こちらのサイトには各州のHIVに関する法律が紹介されている。
http://www.nccc.ucsf.edu/consultation_library/state_hiv_testing_laws/

2010年8月21日土曜日

H家の火事のその後

先月H家の火事のことを書いた。http://koimokko.blogspot.com/2010/07/h.html

燃えた家は現在再建中。先日屋根がついたところで、これから外壁や内装が行われる。

ひさびさに会いに行ったのだが、どこまでも前向きなので驚いた。
「ちょうど夏休み中だったもんで助かった。」
「借家に移るまで、近所の人が交代で部屋を貸してくれて助かったんだ。」
「焼け残った地下にアルバムは置いてあったので、運が良かった。」
「保険が焼けたものを保障してくれるので助かる。」
「物がなくても結構生活ってできるもんなのよ。」などなど。

失ったものや不便なことを数え上げるのではなくて、大変な状況のなかでも恵みを見つけつづけている姿勢に感銘をうけた。

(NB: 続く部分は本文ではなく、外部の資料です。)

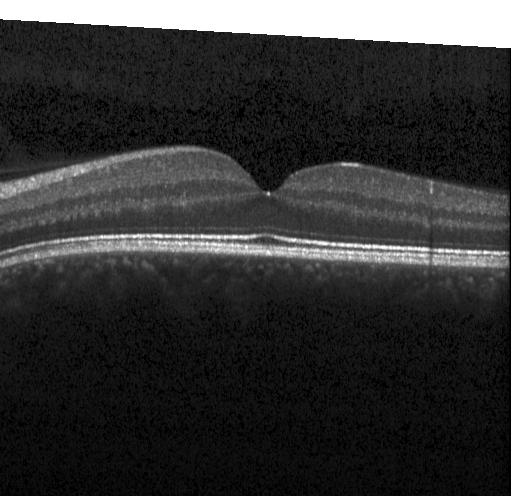

Retinal OCT B-scan, fovea-centered
Diagnosis: no evidence of choroidal neovascularization, diabetic macular edema, or drusen.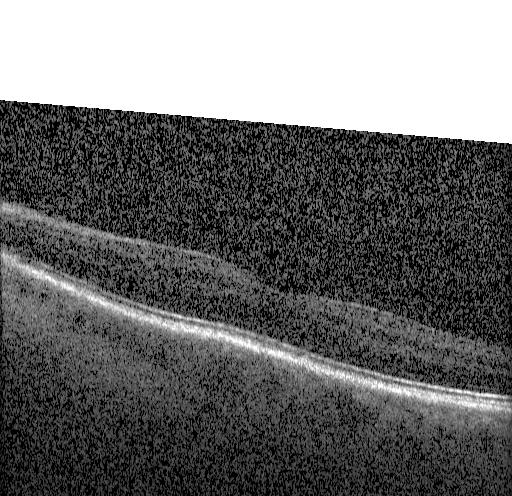

Macular OCT: neither choroidal neovascularization, diabetic macular edema, nor drusen.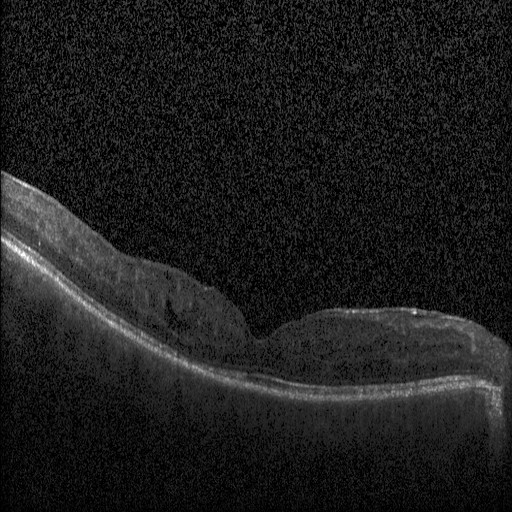 Dx: DME.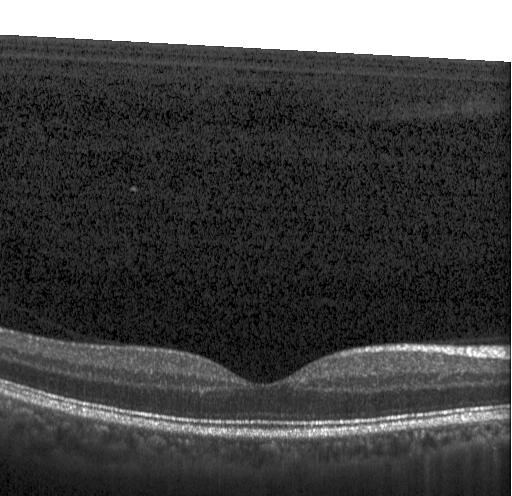 Acquired on a Heidelberg Spectralis. SD-OCT. Horizontal scan through the fovea. Retinal OCT B-scan.
This B-scan demonstrates neither CNV, DME, nor drusen.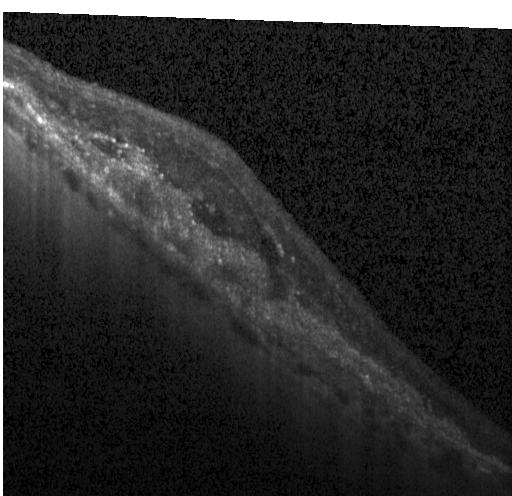
Spectral-domain optical coherence tomography. Optical coherence tomography scan. Fovea-centered. Heidelberg Spectralis OCT system.
This B-scan demonstrates a choroidal neovascular membrane.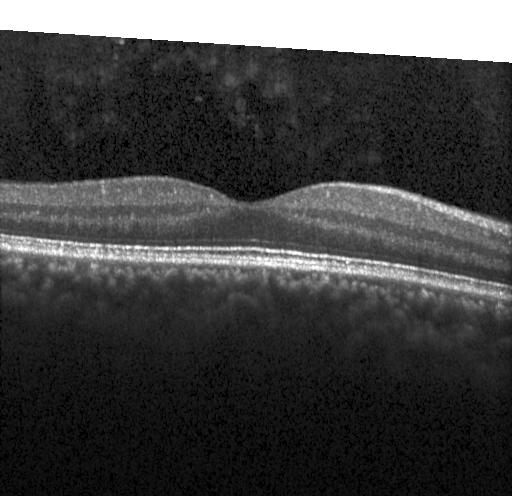
Through the macula; spectral-domain OCT; Heidelberg Spectralis OCT system; OCT B-scan
Macular OCT: no choroidal neovascularization, no diabetic macular edema, and no drusen.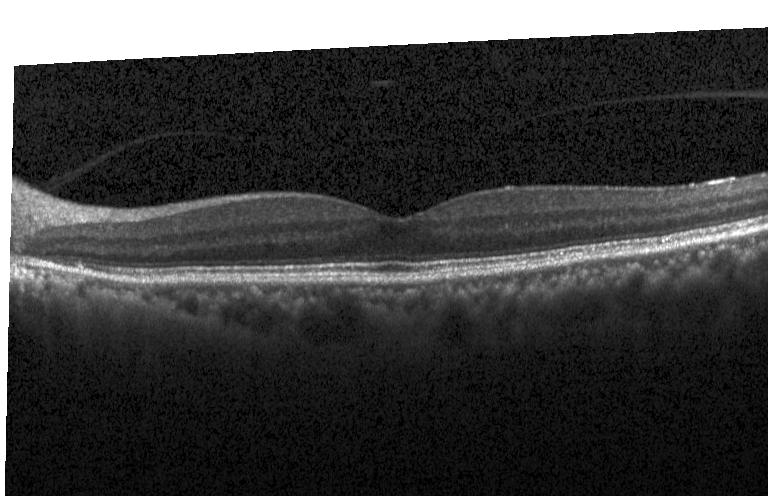 Macular OCT: no choroidal neovascularization, no diabetic macular edema, and no drusen.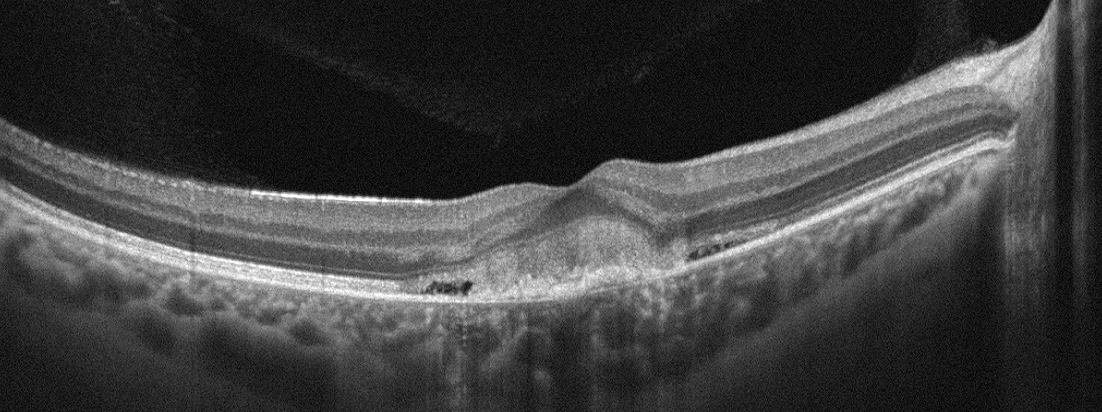
OCT B-scan — Impression: AMD.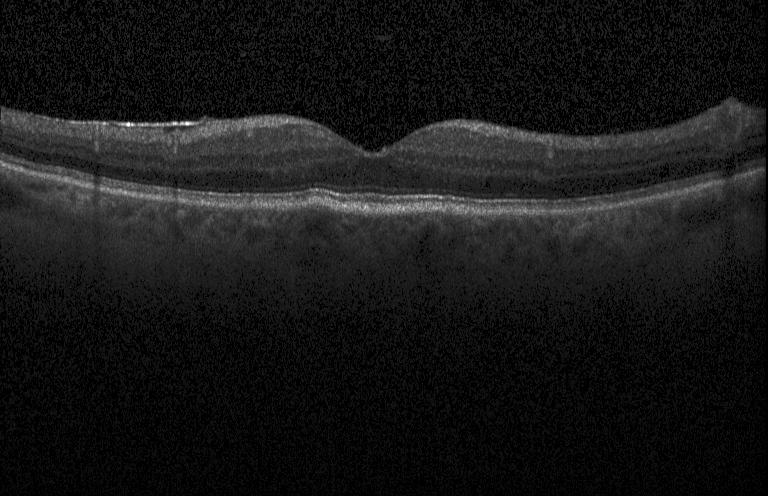
Optical coherence tomography scan
Finding: drusen.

一緒にご飯を食べたり、居間でくつろいだりしたのだが、家や家具こそ違うものの、そこにはいつものH家の空気があって、なんだか同じ家にいるみたいな気持ちになった。

11月の感謝祭のころには元の家に戻れるかも、ということだ。

2010年8月14日土曜日

乳がんについて知らされていない患者さん

南アジアX国出身のAさん(60代)。息子さんと娘さんと孫1人と一緒に初診に見えた。

途中でAさんが「トイレに行きたくなっちゃいました。」とおっしゃるので、もちろんそうしていただいた。

すると娘さんと息子さんが大きな袋を抱えて診察室に入って来られた。「実は母は乳がんだったんです。落ち込むといけないので、本人には良性腫瘍だったと言ってきました。本人には乳がんだと絶対に言わないでください。これがX国で受けてきた治療のすべての経過です。」

腫瘍切除術ののち放射線療法を受け、さらにアロマターゼ阻害剤を飲んでいるAさん本人は本当に良性腫瘍だったと思っているのか?? 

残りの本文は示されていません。